- Work required -
Within the material below, how many lines include "Left"? Answer with the count only.

'''

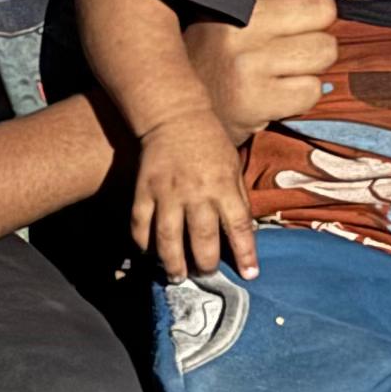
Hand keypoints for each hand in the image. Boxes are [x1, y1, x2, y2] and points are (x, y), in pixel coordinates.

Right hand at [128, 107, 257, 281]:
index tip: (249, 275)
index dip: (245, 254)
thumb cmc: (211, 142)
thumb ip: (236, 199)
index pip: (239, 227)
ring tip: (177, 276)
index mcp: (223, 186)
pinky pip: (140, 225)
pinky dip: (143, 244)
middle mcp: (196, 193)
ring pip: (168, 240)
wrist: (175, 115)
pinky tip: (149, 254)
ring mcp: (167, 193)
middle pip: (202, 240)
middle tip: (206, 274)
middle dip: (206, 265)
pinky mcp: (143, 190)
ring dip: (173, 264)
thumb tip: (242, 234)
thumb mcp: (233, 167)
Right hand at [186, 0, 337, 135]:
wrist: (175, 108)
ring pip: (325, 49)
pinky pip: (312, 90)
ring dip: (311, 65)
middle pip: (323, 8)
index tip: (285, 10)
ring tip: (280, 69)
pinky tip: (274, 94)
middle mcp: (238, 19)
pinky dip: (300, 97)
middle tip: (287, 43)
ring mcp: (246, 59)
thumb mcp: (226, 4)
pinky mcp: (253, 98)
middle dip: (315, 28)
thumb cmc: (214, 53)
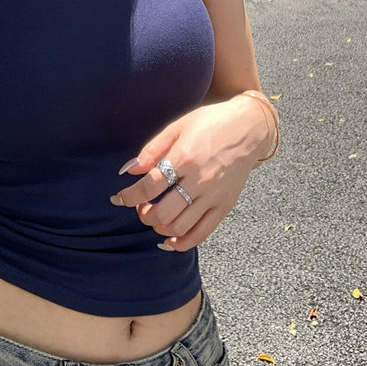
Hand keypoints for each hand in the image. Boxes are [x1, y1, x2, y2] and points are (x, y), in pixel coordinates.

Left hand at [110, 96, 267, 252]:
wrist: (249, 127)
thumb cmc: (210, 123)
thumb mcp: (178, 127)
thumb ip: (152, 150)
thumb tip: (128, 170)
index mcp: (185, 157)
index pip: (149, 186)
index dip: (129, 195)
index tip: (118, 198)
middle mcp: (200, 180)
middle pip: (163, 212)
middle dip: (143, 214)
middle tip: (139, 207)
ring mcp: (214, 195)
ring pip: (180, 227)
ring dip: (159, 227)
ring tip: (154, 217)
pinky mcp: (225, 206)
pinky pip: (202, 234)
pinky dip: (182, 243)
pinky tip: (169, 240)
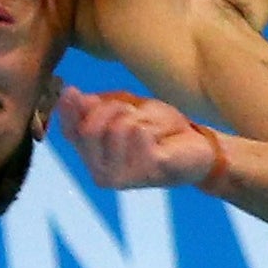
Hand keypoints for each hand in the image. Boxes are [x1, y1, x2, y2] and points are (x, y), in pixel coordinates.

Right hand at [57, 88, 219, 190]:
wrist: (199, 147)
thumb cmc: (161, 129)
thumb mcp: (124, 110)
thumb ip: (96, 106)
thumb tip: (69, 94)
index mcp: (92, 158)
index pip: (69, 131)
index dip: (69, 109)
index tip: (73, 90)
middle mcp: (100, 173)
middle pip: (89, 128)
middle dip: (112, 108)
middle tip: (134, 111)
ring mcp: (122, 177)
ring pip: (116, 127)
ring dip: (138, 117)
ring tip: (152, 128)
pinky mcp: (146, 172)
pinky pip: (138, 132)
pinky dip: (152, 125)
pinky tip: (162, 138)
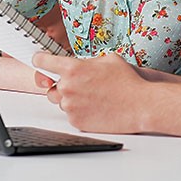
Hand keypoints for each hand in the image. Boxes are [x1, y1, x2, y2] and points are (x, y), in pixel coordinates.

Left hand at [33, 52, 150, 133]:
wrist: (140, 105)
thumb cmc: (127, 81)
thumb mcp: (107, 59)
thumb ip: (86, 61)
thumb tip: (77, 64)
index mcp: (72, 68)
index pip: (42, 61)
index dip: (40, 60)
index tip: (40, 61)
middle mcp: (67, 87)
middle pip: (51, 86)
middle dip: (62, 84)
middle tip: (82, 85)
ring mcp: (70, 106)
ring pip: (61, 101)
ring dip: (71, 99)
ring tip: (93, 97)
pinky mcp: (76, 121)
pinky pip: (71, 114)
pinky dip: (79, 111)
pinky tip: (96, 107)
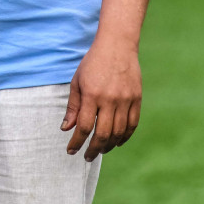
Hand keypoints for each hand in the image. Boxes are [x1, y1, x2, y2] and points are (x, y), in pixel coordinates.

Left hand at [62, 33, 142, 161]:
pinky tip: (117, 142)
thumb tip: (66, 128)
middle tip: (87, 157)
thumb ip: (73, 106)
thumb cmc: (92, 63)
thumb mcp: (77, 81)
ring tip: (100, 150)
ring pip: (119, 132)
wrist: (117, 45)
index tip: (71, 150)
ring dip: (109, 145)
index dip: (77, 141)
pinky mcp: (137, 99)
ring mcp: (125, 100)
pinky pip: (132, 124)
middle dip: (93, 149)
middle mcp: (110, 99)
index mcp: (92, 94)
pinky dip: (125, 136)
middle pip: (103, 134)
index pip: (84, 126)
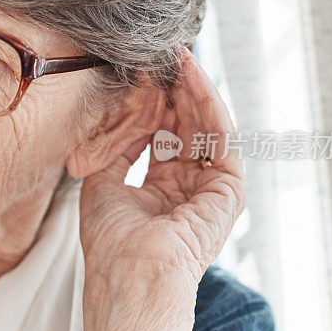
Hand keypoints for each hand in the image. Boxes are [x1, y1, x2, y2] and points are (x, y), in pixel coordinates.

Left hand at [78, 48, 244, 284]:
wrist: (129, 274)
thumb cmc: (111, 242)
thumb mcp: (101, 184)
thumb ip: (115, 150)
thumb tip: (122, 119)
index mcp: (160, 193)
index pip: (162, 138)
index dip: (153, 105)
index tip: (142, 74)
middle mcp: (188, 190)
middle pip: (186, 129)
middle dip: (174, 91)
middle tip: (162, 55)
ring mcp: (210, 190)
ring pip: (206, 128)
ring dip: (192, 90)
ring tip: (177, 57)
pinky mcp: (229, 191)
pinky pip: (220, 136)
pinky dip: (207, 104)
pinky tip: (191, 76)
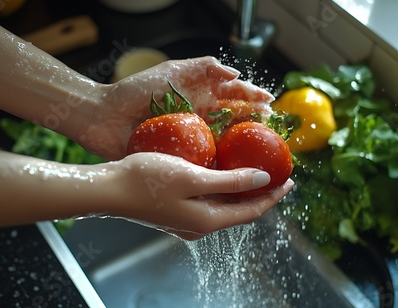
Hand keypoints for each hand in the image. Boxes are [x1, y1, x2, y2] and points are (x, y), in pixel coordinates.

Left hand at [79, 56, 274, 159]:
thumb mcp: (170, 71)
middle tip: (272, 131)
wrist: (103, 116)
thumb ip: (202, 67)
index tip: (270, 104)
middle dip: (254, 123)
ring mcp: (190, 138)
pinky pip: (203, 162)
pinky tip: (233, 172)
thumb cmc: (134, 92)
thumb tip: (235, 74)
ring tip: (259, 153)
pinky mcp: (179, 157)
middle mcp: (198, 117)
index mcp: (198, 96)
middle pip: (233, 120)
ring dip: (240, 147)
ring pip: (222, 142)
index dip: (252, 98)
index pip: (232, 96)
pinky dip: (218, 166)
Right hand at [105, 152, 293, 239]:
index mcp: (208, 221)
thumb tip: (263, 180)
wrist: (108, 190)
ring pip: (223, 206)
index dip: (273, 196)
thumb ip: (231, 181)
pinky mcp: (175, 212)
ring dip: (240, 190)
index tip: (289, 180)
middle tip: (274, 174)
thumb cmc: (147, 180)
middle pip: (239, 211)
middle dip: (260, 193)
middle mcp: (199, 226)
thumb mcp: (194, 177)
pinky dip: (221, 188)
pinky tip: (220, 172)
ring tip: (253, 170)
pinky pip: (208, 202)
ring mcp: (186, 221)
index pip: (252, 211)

'''
'''

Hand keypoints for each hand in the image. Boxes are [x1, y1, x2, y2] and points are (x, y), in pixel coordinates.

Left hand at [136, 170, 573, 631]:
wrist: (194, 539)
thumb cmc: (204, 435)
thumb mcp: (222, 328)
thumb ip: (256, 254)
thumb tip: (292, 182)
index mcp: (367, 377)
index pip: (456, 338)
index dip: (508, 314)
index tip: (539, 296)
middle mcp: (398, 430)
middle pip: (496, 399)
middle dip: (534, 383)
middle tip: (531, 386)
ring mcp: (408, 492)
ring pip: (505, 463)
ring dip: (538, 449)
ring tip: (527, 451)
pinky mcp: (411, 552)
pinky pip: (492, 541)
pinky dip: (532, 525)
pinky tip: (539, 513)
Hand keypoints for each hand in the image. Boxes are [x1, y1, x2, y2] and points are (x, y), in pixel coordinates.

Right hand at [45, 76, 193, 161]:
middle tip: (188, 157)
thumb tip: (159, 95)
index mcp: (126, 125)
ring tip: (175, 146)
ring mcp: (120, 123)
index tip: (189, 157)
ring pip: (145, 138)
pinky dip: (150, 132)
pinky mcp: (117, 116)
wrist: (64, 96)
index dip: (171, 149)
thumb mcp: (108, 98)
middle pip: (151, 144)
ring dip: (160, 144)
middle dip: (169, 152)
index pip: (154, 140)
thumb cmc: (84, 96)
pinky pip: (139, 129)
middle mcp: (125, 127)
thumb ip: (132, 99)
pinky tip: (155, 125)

'''
'''

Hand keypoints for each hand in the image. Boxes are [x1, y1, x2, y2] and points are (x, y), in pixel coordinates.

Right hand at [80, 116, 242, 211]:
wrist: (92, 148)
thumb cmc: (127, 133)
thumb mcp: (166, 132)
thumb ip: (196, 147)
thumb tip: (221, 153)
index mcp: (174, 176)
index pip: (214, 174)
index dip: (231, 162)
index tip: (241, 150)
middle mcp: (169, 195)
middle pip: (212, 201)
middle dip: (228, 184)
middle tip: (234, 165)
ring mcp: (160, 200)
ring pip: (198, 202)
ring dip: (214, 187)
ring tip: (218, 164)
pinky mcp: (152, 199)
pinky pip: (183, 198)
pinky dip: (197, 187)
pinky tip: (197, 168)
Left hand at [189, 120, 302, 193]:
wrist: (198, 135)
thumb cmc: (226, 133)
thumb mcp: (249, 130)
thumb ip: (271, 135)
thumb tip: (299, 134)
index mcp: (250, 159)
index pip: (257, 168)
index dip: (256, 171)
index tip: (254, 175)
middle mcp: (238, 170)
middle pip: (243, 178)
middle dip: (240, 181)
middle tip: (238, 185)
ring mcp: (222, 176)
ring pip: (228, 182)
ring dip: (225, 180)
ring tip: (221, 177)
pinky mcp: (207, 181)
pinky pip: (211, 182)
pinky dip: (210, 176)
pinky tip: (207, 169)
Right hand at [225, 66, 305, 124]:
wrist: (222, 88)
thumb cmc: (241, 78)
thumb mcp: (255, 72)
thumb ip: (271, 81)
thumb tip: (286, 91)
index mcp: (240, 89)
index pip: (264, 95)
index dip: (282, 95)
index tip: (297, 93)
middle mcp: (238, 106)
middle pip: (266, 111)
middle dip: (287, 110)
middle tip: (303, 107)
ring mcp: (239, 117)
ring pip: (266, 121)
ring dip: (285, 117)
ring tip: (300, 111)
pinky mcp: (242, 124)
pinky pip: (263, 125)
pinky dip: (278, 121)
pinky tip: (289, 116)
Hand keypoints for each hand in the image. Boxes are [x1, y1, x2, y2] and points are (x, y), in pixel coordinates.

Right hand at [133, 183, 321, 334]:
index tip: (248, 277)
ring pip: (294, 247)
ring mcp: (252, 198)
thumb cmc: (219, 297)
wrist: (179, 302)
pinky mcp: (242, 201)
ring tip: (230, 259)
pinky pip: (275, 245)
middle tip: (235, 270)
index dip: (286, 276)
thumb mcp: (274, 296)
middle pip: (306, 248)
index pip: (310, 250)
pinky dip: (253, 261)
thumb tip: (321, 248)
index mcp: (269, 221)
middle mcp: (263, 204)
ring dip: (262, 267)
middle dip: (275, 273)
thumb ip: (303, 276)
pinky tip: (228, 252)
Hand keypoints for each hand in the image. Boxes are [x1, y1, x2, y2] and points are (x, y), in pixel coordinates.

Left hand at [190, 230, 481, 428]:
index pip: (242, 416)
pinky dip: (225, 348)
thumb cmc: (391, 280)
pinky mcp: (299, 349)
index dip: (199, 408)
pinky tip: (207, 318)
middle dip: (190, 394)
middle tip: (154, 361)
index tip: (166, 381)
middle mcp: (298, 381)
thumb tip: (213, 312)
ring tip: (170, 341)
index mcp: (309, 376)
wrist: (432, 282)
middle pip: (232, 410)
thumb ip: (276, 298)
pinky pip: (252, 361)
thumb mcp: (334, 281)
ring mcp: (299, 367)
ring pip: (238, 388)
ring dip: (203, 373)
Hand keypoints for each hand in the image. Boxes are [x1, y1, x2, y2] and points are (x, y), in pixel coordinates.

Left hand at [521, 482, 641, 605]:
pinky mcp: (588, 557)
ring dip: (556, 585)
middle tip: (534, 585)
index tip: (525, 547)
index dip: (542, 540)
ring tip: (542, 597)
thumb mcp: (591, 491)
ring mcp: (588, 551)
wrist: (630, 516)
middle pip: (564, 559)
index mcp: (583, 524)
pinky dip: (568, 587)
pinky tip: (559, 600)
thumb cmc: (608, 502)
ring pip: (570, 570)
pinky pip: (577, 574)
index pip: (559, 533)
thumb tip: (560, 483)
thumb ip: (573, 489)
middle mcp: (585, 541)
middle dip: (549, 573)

'''

- Answer section -
9